Como os juristas viam o mundo (1550-1750): Direitos, estados, pessoas, coisas, contratos, ações e crimes | António Manuel Hespanha (R)

O contexto e a intencionalidade da produção dos discursos devem ser levados em conta para que não haja interpretações que fujam das possibilidades apresentadas pela documentação. Mesmo uma leitura feita a contrapelo possui limites interpretativos. A sensibilidade do pesquisador costuma ser bom guia para evitar enganos, mas não pode ser o único. Associar um corpo teórico e metodológico à sensibilidade de pesquisa ajuda na execução de uma obra mais coesa.

Iniciamos o texto com essa reflexão por uma dupla razão. António Manuel Hespanha mesmo se propondo a fazer um livro mais focado na exposição das tradições jurídicas portuguesas e não na análise dessas tradições, não se permite escapar da teoria e do método que caracterizam o trabalho do historiador. A segunda razão é o próprio Hespanha quem introduz. Ele diz que os historiadores ainda esperam encontrar as coisas como elas realmente aconteceram, mesmo que duvidem das narrativas que lhes chegam como fontes. E duvidam ainda mais daquelas que “são muito senhoras de si”. Problema que se agrava quando as narrativas em questão são as jurídicas.

O autor resgata a ideia de “uma sociedade construída sobre o direito”, consoante o medievalista russo Aaron Gurevič, para demonstrar o nível de abrangência desses textos. Bem como fica expresso no título do livro, “direitos, estados, pessoas, coisas, contratos, ações e crimes”, eram todos campos cobertos pela Justiça. E, para cada um desses campos, havia subdivisões. A intenção dos juristas letrados era produzir uma legislação que pudesse dar conta de aspectos muito gerais e, ao mesmo tempo, capaz de arbitrar sobre casos extremamente específicos. A literatura jurídica tendia a fazer uma exposição pormenorizada da organização e do funcionamento social. “Ou seja, os juristas descrevem muito detalhadamente o mundo e muito exaustivamente as razões que movem o mundo; o seu mundo, claro, e as suas razões para o movimento do mundo” (posição 79-81). O que, por vezes, pode conduzir o historiador ao engano de pensar na sociedade portuguesa de Antigo Regime como um corpo homogêneo e seguidor das leis. Mas, havia nuances como a tradição, o prestígio dos sujeitos, as regionalidades, as distâncias, entre outros aspectos que interferiam na forma de dispensar a Justiça.

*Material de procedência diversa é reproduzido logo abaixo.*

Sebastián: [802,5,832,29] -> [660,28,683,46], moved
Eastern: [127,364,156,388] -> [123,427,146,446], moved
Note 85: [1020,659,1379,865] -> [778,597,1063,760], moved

E como bem apontou António Manuel Hespanha no trecho acima citado, o texto jurídico recaia na intencionalidade dos homens responsáveis pela sua produção.

O direito das mulheres pode nos servir de modelo para mostrar como a lei buscava circunscrever do quadro mais geral aos mais específicos. O Antigo Regime português apresenta as mulheres como seres frágeis e facilmente coagidos. O feminino era considerado praticamente inexistente diante do masculino. No entanto,

[…] quando a imagem da sua particular natureza o faz irromper no direito, o próprio direito explicita os traços da sua pré-compreensão da mulher, traços que o saber jurídico amplifica e projeta socialmente em instituições, regras, brocardos e exemplos – fraqueza, debilidade intelectual, olvido, indignidade (posição 7471- 7473).

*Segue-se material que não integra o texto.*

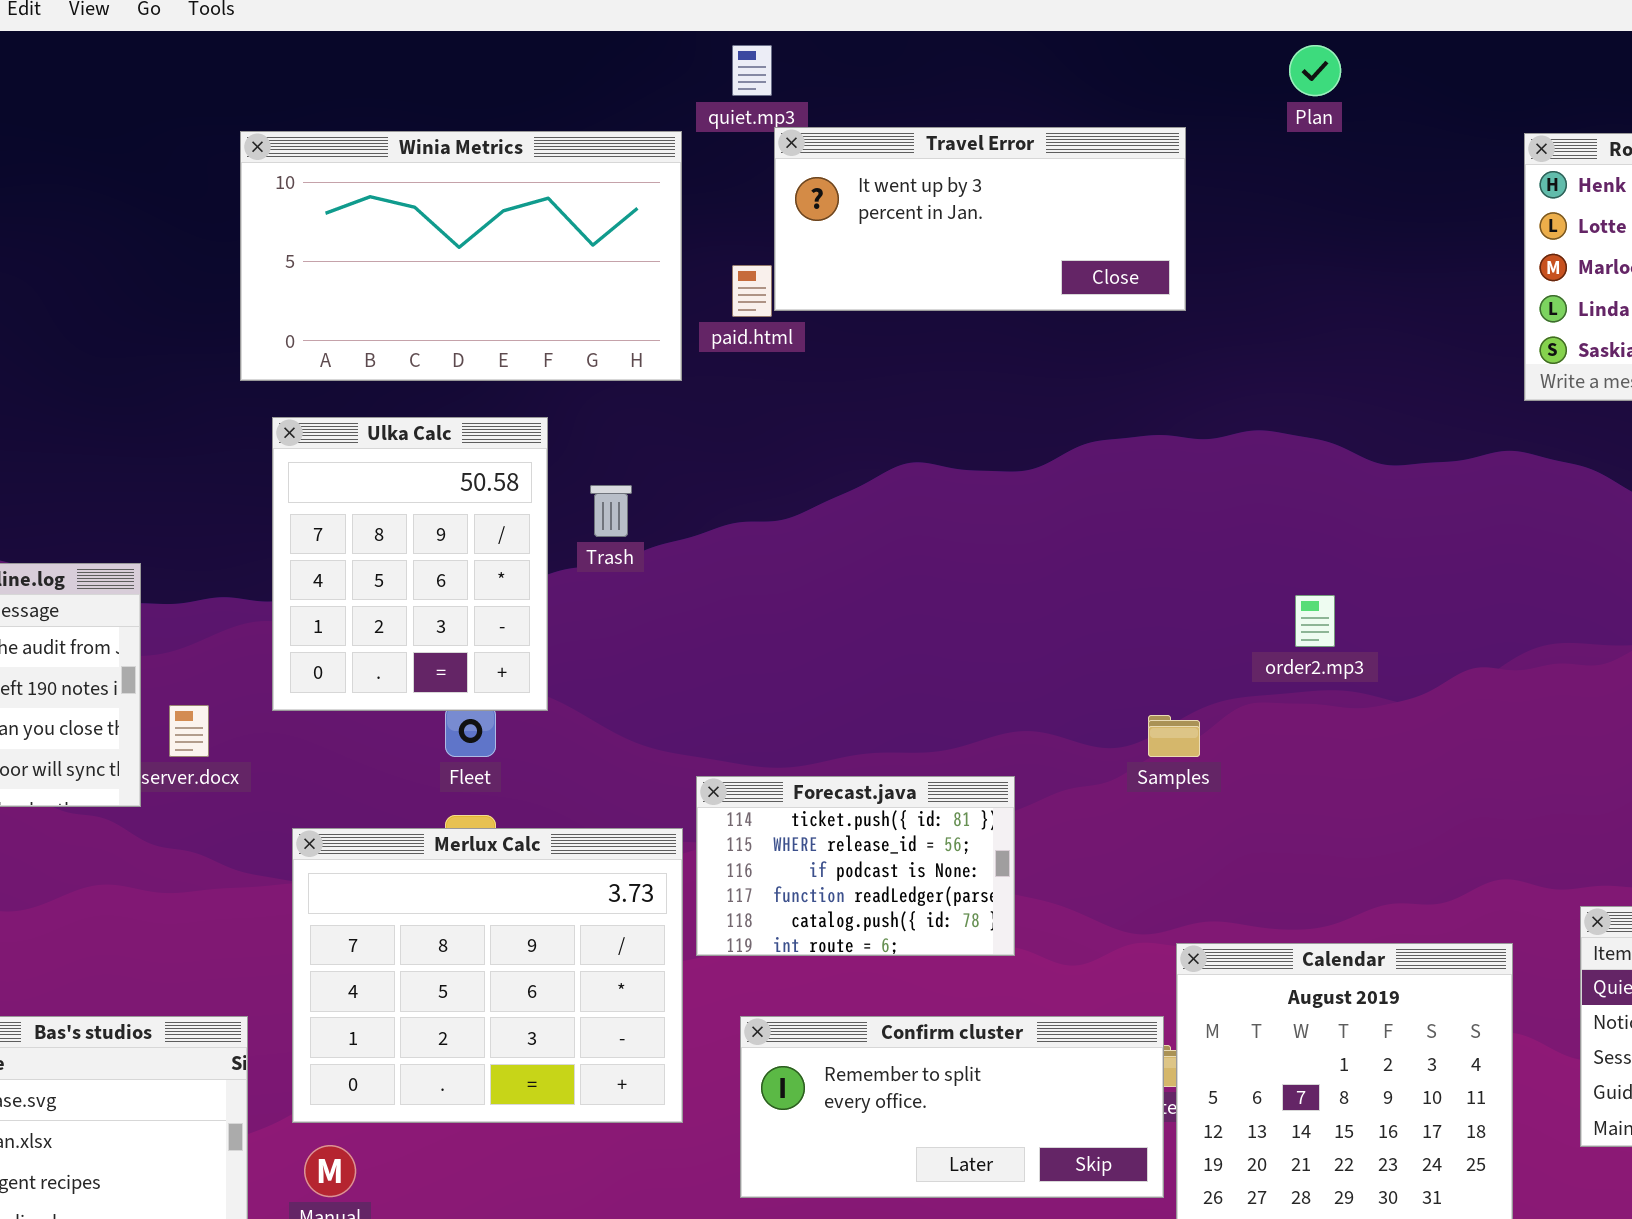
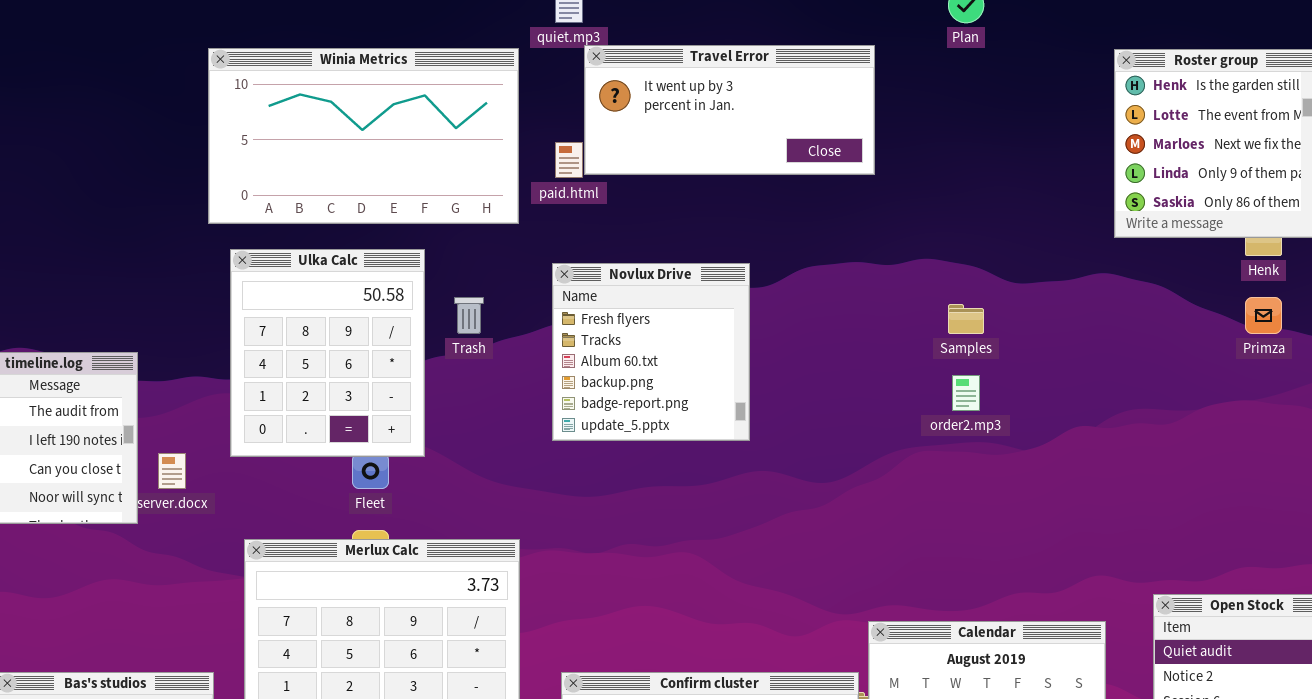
Novlux Drive: none -> [552,263,750,441], opened
Samples: [1148,715,1200,757] -> [948,304,984,334], moved
Forecast.java: [696,776,1015,956] -> none, closed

Essa avaliação tornava as mulheres juridicamente menos responsáveis pelos seus atos. Elas não poderiam, assim como os rústicos e idiotas, responder pelo crime de falso testemunho, pois lhes seria difícil distinguir a verdade do erro. Porém, em determinados casos a “imprudência” e “fragilidade” feminina eram desconsideradas. As mulheres comerciantes são bons exemplos disso. A prática do comércio seria suficiente para garantir faculdades mais amplas para as mulheres, ainda que não comparáveis às masculinas. A legislação, como é possível notar, não apenas inferiorizava as mulheres como também lhes fechava qualquer possibilidade de obter um posto de mando. Preceito que apenas o monarca tinha poder para constranger.

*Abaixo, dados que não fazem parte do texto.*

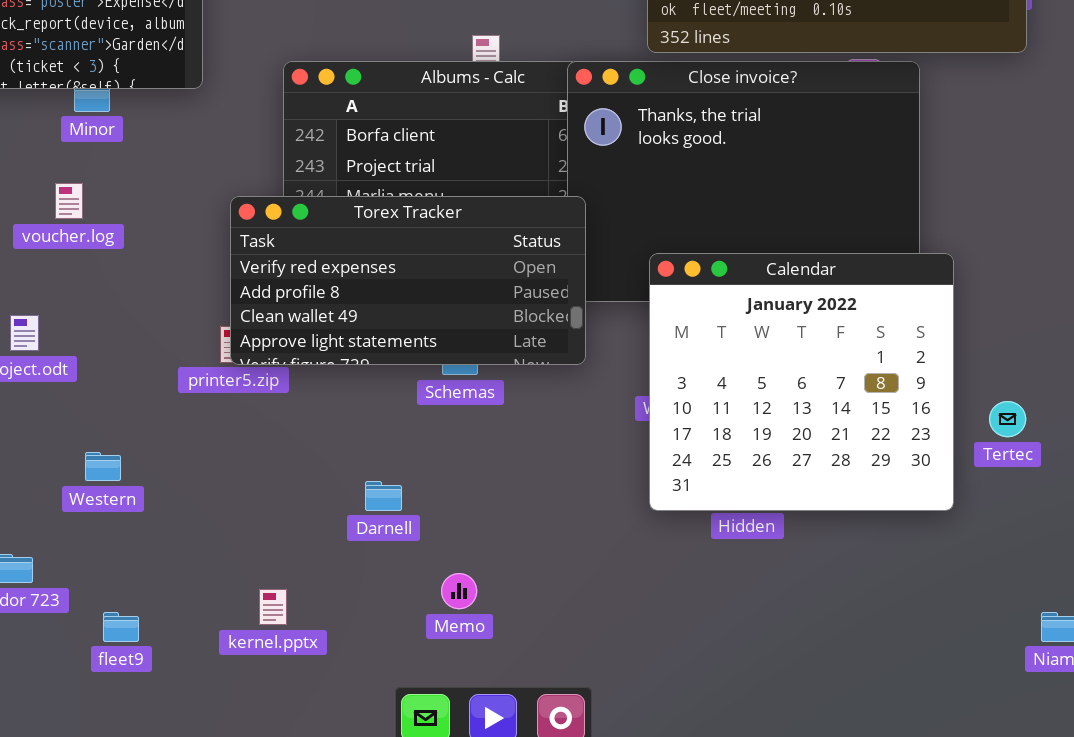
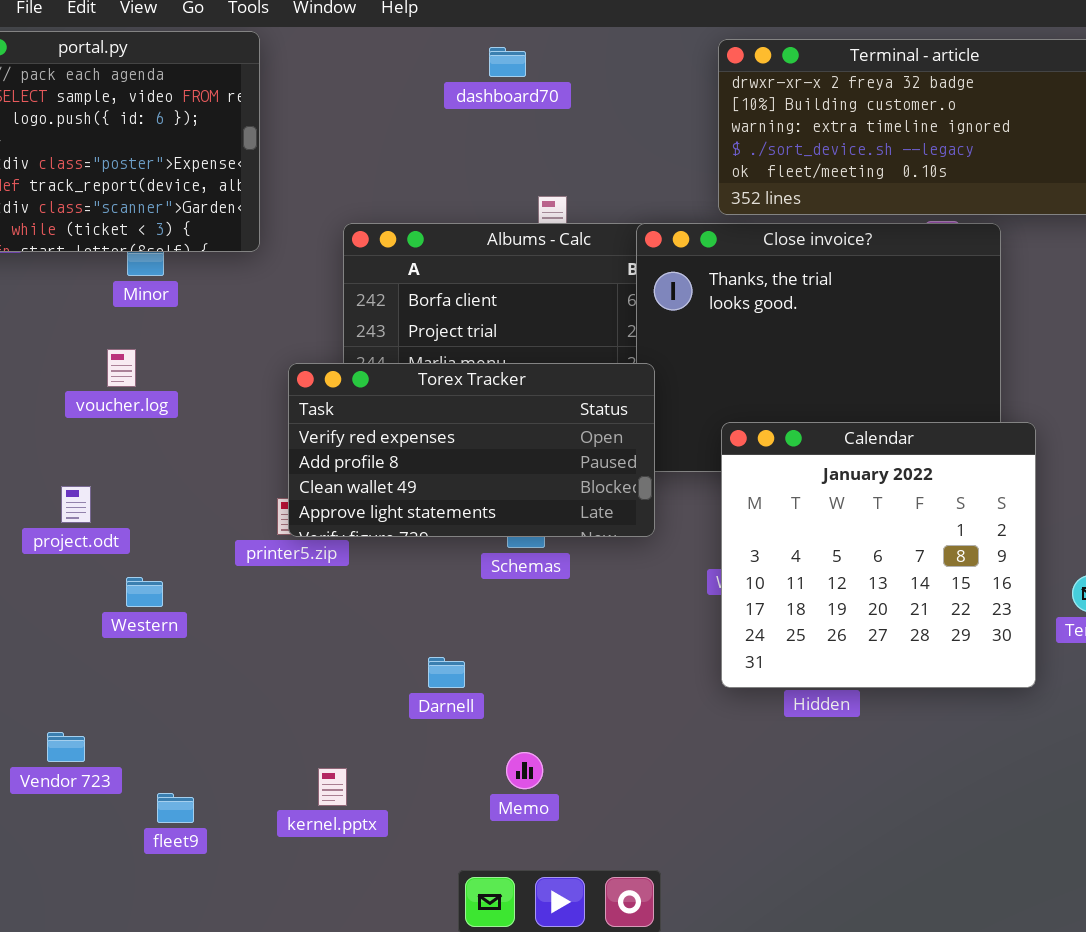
Western: [85,452,121,481] -> [126,577,163,607], moved

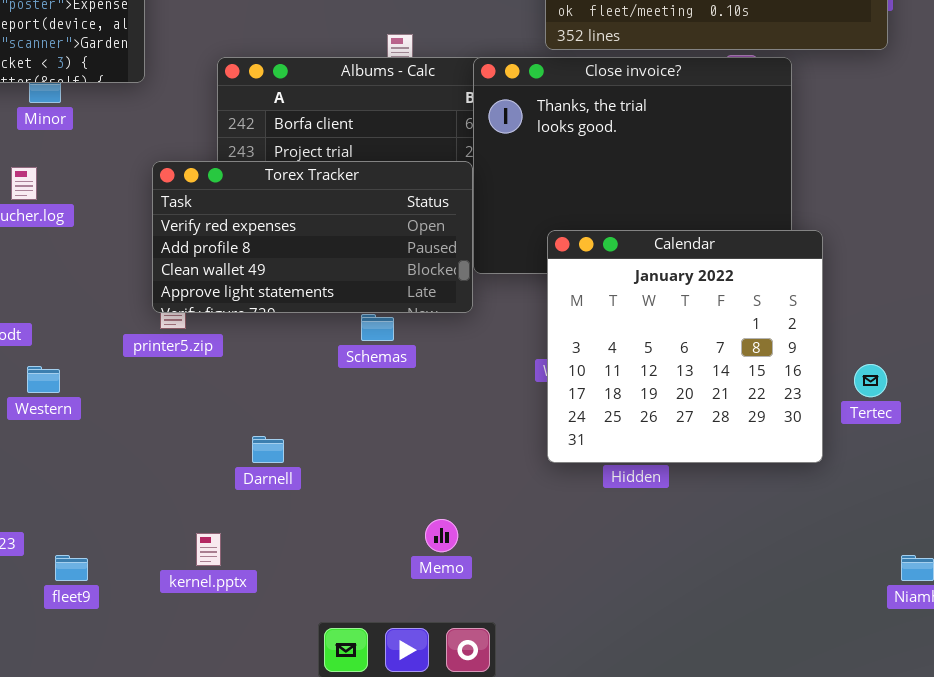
Torex Tracker: [288,363,655,537] -> [152,161,473,313], moved
Darnell: [428,657,465,688] -> [252,436,284,463], moved
Memo: [506,752,543,789] -> [425,519,458,552], moved

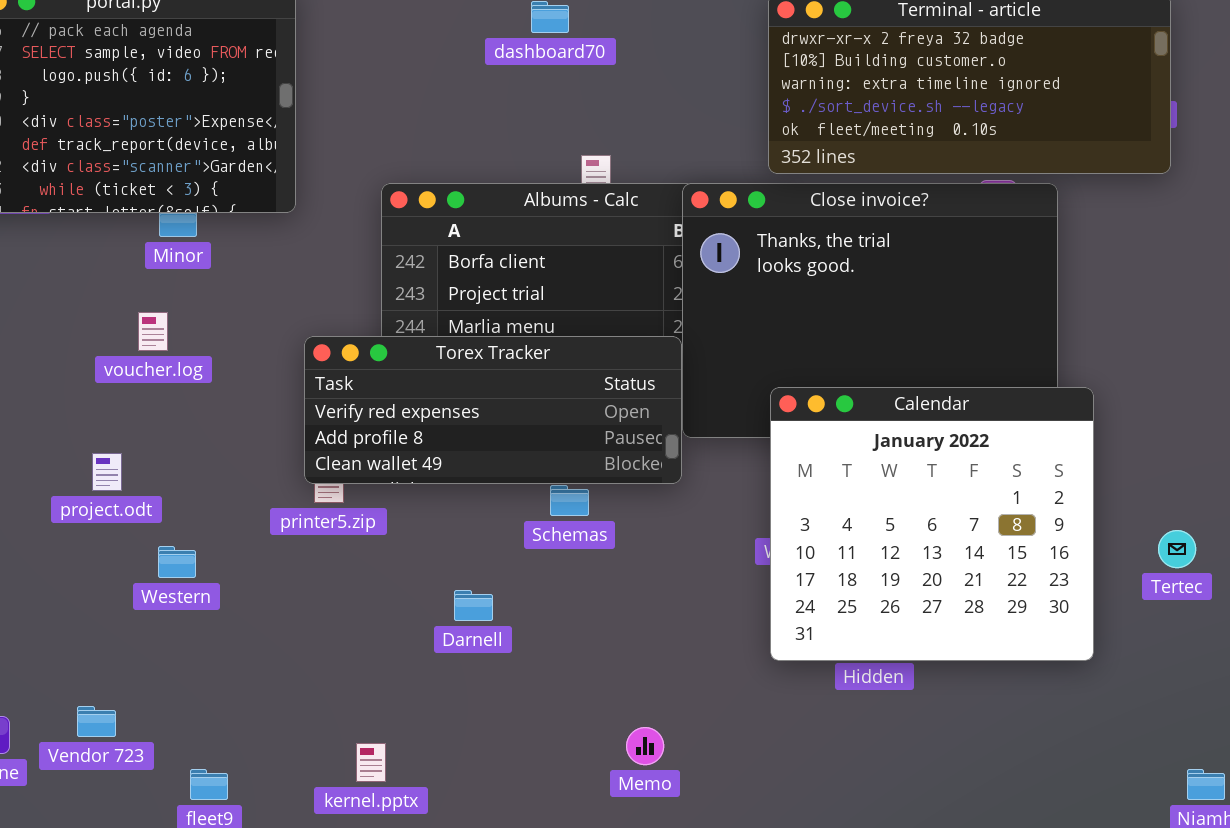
Torex Tracker: [152,161,473,313] -> [304,336,682,484], resized
Tertec: [854,364,887,397] -> [1158,530,1196,568], moved
Darnell: [252,436,284,463] -> [454,590,493,621], moved

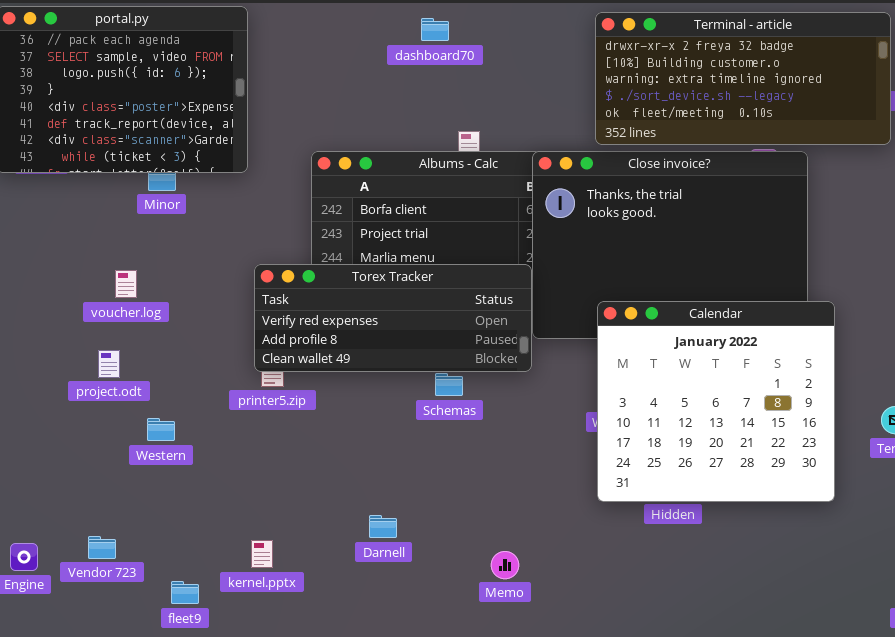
voucher.log: [138,312,168,351] -> [115,270,137,298], moved
Darnell: [454,590,493,621] -> [369,515,397,538], moved
kernel.pptx: [356,743,386,782] -> [251,540,273,568], moved

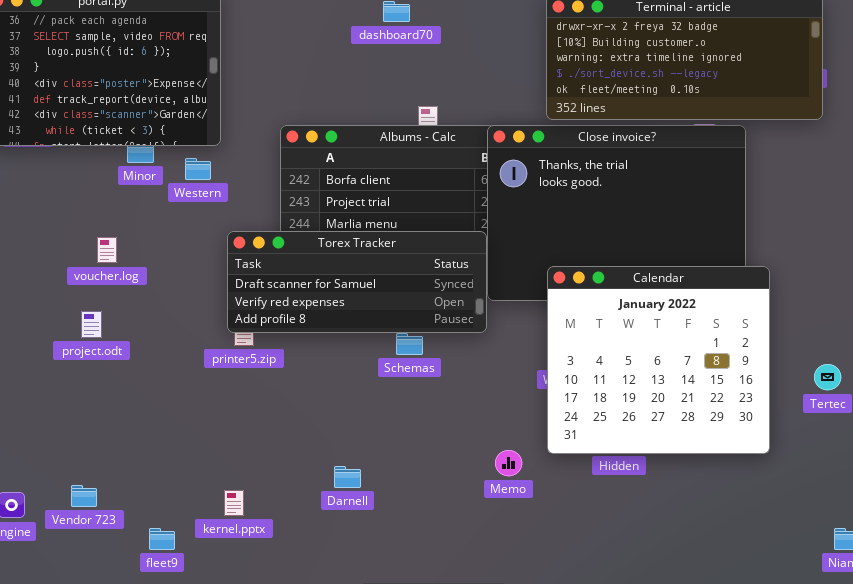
Torex Tracker: [254,264,532,372] -> [227,231,487,333], scrolled up 1 row
Western: [147,418,175,441] -> [185,158,211,180], moved
Memo: [491,551,519,579] -> [495,450,522,476], moved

Conforme alerta Hespanha, o conteúdo do texto jurídico sobre as mulheres no Antigo Regime é dos mais suscetíveis a avaliações feitas de acordo com o entendimento que temos hoje do Direito (e, principalmente, do feminino). A estranheza provocada é normal. Reflete as diferenças entre o presente e o universo social do tempo estudado. Atualmente, no mínimo nos pareceria risível – para citar outro detalhe dentro de atribuições mais amplas – incluir entre as cláusulas de um contrato de locação de imóvel a previsão de realocar o inquilino caso a propriedade fosse assombrada por almas penadas. Não obstante, para uma sociedade imersa no pensamento religioso, esta era uma prática possível. Resguardar as diferenças entre os períodos, ou melhor, localizar no tempo determinadas práticas jurídicas é um dos pontos fortes de “Como os juristas viam o mundo (1550-1750)”.

Outro ponto forte da obra é não ter preocupações quanto à extensão dos capítulos e muito menos do livro como um todo. O que permite descrições longas sobre os campos cobertos pelo saber jurídico. Isso foi possível porque, ao contrário das suas obras anteriores, o pesquisador realizou a publicação de forma independente. É provável que uma editora aconselhasse o autor a retirar algumas partes para tornar o livro mais “enxuto”. Sem essas barreiras, o trabalho surge como uma leitura que também pode ser feita em forma de consulta. Por duas razões. Primeiro devido ao fato de apenas a introdução (capítulo 1) e o epílogo (capítulo 9) adiantarem e reforçarem as ideias apresentadas nos demais capítulos. Os outros sete capítulos são independentes entre si. E, quando a argumentação exige questões já trabalhadas, Hespanha as repete. As argumentações e conceitos só não são repetidos quando um tópico é exatamente igual ao outro em termos interpretativos.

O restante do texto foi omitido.